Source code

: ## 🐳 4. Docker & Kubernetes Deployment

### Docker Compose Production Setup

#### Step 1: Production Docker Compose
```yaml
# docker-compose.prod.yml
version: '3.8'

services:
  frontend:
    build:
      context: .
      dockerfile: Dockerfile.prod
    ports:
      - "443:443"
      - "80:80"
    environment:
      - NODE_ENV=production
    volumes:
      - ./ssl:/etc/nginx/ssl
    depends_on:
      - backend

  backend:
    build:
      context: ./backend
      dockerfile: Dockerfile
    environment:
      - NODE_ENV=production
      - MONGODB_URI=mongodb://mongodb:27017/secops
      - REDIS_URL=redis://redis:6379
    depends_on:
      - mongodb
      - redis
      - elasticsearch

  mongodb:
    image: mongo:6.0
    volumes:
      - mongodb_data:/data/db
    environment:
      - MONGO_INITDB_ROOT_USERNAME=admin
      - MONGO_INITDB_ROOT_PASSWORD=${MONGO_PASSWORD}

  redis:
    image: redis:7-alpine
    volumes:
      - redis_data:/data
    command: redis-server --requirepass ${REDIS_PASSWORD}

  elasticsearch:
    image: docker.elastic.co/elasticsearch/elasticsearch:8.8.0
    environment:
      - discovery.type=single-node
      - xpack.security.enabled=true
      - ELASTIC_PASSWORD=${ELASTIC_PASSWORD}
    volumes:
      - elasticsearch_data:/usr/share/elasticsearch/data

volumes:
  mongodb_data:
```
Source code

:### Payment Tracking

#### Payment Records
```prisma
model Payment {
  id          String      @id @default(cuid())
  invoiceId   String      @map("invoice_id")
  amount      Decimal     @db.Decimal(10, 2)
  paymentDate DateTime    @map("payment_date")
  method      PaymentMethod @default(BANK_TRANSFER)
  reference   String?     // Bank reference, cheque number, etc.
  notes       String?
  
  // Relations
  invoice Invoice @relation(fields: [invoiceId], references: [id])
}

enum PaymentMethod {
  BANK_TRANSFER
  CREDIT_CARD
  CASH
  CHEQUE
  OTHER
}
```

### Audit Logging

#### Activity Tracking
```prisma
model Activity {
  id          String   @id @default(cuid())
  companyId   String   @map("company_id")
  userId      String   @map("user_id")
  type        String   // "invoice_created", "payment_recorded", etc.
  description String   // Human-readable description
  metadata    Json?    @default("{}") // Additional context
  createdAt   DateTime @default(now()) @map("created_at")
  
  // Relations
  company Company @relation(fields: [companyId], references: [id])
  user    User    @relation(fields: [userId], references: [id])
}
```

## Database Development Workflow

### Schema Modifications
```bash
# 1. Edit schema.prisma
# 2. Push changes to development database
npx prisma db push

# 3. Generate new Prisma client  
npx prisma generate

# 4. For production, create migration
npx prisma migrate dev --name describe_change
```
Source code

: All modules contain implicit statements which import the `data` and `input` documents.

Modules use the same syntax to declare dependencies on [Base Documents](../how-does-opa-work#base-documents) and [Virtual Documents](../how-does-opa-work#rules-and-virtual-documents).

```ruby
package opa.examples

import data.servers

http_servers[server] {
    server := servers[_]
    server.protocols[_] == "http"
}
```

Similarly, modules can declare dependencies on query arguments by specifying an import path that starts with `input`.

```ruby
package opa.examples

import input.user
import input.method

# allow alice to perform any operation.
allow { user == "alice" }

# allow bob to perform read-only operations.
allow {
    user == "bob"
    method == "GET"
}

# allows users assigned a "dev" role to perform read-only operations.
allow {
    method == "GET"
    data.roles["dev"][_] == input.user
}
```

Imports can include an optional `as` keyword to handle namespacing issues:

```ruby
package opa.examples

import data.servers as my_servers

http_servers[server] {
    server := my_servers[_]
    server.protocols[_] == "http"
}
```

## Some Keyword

____

- [WHAT YOU HAVE TO DO]
What you output should match every line above exactly.

- [SOLUTION TO THIS EXERCISE]
Source code

: ## 🐳 4. Docker & Kubernetes Deployment

### Docker Compose Production Setup

#### Step 1: Production Docker Compose
```yaml
# docker-compose.prod.yml
version: '3.8'

services:
  frontend:
    build:
      context: .
      dockerfile: Dockerfile.prod
    ports:
      - "443:443"
      - "80:80"
    environment:
      - NODE_ENV=production
    volumes:
      - ./ssl:/etc/nginx/ssl
    depends_on:
      - backend

  backend:
    build:
      context: ./backend
      dockerfile: Dockerfile
    environment:
      - NODE_ENV=production
      - MONGODB_URI=mongodb://mongodb:27017/secops
      - REDIS_URL=redis://redis:6379
    depends_on:
      - mongodb
      - redis
      - elasticsearch

  mongodb:
    image: mongo:6.0
    volumes:
      - mongodb_data:/data/db
    environment:
      - MONGO_INITDB_ROOT_USERNAME=admin
      - MONGO_INITDB_ROOT_PASSWORD=${MONGO_PASSWORD}

  redis:
    image: redis:7-alpine
    volumes:
      - redis_data:/data
    command: redis-server --requirepass ${REDIS_PASSWORD}

  elasticsearch:
    image: docker.elastic.co/elasticsearch/elasticsearch:8.8.0
    environment:
      - discovery.type=single-node
      - xpack.security.enabled=true
      - ELASTIC_PASSWORD=${ELASTIC_PASSWORD}
    volumes:
      - elasticsearch_data:/usr/share/elasticsearch/data

volumes:
  mongodb_data:
```
Source code

:### Payment Tracking

#### Payment Records
```prisma
model Payment {
  id          String      @id @default(cuid())
  invoiceId   String      @map("invoice_id")
  amount      Decimal     @db.Decimal(10, 2)
  paymentDate DateTime    @map("payment_date")
  method      PaymentMethod @default(BANK_TRANSFER)
  reference   String?     // Bank reference, cheque number, etc.
  notes       String?
  
  // Relations
  invoice Invoice @relation(fields: [invoiceId], references: [id])
}

enum PaymentMethod {
  BANK_TRANSFER
  CREDIT_CARD
  CASH
  CHEQUE
  OTHER
}
```

### Audit Logging

#### Activity Tracking
```prisma
model Activity {
  id          String   @id @default(cuid())
  companyId   String   @map("company_id")
  userId      String   @map("user_id")
  type        String   // "invoice_created", "payment_recorded", etc.
  description String   // Human-readable description
  metadata    Json?    @default("{}") // Additional context
  createdAt   DateTime @default(now()) @map("created_at")
  
  // Relations
  company Company @relation(fields: [companyId], references: [id])
  user    User    @relation(fields: [userId], references: [id])
}
```

## Database Development Workflow

### Schema Modifications
```bash
# 1. Edit schema.prisma
# 2. Push changes to development database
npx prisma db push

# 3. Generate new Prisma client  
npx prisma generate

# 4. For production, create migration
npx prisma migrate dev --name describe_change
```
Source code

: All modules contain implicit statements which import the `data` and `input` documents.

Modules use the same syntax to declare dependencies on [Base Documents](../how-does-opa-work#base-documents) and [Virtual Documents](../how-does-opa-work#rules-and-virtual-documents).

```ruby
package opa.examples

import data.servers

http_servers[server] {
    server := servers[_]
    server.protocols[_] == "http"
}
```

Similarly, modules can declare dependencies on query arguments by specifying an import path that starts with `input`.

```ruby
package opa.examples

import input.user
import input.method

# allow alice to perform any operation.
allow { user == "alice" }

# allow bob to perform read-only operations.
allow {
    user == "bob"
    method == "GET"
}

# allows users assigned a "dev" role to perform read-only operations.
allow {
    method == "GET"
    data.roles["dev"][_] == input.user
}
```

Imports can include an optional `as` keyword to handle namespacing issues:

```ruby
package opa.examples

import data.servers as my_servers

http_servers[server] {
    server := my_servers[_]
    server.protocols[_] == "http"
}
```

## Some Keyword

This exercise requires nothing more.